#### [WHAT THIS TASK INVOLVES]
In the entries below, count the lines that contain the word "high" and give only that number.
#### EXERCISE MATERIAL ####
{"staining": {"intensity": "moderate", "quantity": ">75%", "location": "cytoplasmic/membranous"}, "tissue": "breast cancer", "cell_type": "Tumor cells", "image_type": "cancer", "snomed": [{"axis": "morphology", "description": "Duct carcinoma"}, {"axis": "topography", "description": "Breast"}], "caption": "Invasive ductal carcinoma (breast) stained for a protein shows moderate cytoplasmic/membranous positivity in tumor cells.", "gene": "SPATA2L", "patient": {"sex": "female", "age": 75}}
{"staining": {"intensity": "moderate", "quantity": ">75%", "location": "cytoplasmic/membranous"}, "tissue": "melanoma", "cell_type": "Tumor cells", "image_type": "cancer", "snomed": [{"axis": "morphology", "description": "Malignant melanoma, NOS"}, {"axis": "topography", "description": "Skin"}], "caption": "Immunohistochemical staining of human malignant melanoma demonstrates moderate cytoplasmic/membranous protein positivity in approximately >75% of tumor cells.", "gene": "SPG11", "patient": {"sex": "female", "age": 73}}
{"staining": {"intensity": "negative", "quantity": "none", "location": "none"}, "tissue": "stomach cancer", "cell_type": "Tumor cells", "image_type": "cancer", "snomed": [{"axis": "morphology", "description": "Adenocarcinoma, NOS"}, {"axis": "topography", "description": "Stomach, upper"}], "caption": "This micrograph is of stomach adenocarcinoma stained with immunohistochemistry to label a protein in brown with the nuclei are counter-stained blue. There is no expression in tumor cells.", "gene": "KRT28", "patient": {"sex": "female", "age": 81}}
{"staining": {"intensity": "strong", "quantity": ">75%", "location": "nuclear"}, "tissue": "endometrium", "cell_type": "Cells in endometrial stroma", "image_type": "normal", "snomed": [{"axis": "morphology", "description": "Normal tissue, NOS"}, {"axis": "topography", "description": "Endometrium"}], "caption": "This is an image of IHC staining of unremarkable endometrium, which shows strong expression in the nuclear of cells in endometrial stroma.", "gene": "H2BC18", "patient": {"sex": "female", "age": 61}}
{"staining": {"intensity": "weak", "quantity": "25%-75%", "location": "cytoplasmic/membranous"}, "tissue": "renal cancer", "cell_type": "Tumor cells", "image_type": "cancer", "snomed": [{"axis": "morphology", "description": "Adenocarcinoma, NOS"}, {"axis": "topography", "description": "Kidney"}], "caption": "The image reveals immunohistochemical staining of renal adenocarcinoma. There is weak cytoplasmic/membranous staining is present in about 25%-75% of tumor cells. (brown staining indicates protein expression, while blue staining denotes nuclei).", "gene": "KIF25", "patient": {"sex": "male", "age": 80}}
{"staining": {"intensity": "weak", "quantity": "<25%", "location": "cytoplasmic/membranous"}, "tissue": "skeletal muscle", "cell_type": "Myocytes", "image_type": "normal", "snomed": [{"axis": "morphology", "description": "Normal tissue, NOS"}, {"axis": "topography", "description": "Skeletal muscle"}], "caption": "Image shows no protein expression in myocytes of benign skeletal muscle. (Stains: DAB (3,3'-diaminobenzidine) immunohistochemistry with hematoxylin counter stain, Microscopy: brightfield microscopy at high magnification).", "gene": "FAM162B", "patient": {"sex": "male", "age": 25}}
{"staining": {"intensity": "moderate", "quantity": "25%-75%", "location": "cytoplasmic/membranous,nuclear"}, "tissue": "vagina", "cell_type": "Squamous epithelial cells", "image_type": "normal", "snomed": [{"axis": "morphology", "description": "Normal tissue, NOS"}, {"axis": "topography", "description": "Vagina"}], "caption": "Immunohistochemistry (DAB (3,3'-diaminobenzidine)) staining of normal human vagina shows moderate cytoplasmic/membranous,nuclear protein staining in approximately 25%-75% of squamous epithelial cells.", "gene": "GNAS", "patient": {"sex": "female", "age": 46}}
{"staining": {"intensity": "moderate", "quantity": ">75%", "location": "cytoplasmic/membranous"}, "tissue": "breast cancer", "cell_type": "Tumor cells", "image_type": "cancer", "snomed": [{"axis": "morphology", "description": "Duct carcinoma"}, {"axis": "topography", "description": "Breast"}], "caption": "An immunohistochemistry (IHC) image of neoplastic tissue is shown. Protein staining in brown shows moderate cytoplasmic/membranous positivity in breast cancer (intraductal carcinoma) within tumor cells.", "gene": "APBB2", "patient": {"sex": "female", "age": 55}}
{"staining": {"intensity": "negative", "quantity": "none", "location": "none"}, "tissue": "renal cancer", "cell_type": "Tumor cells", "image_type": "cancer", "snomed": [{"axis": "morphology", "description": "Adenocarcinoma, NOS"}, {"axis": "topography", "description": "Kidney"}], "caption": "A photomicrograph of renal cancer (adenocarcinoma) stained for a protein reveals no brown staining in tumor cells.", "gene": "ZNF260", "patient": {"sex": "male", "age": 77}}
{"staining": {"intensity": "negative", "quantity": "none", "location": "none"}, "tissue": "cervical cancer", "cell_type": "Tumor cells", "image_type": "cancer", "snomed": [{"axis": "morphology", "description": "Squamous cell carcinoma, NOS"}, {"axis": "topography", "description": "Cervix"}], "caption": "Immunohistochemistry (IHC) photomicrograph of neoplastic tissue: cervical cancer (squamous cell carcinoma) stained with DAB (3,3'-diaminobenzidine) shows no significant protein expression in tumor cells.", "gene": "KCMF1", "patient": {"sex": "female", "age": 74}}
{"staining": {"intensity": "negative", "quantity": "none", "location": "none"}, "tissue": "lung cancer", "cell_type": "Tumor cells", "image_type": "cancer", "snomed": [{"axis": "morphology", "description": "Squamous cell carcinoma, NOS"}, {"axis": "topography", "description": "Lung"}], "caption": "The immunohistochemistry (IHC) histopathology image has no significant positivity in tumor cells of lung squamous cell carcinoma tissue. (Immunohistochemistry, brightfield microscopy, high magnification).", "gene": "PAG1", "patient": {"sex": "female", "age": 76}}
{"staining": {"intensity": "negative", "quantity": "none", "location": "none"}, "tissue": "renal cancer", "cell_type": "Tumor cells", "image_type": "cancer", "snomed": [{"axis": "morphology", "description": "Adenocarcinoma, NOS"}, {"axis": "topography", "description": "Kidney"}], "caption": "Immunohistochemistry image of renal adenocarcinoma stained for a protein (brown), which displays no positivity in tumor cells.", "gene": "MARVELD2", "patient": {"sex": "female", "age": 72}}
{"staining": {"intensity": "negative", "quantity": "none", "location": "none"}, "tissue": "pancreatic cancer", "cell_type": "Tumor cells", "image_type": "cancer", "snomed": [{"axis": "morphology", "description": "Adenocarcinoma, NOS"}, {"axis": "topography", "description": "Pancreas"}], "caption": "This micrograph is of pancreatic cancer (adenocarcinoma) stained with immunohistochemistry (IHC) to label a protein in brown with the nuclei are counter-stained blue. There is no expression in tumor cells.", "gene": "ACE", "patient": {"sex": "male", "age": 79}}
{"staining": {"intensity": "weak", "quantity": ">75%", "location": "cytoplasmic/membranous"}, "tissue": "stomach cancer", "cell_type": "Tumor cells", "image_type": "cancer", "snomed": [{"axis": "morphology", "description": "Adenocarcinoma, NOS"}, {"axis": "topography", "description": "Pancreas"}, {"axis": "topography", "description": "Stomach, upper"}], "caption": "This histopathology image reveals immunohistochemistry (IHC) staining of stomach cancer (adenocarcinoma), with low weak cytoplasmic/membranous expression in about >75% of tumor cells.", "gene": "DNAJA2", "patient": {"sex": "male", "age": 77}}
####
#### [OUTPUT FOR THIS EXERCISE]
2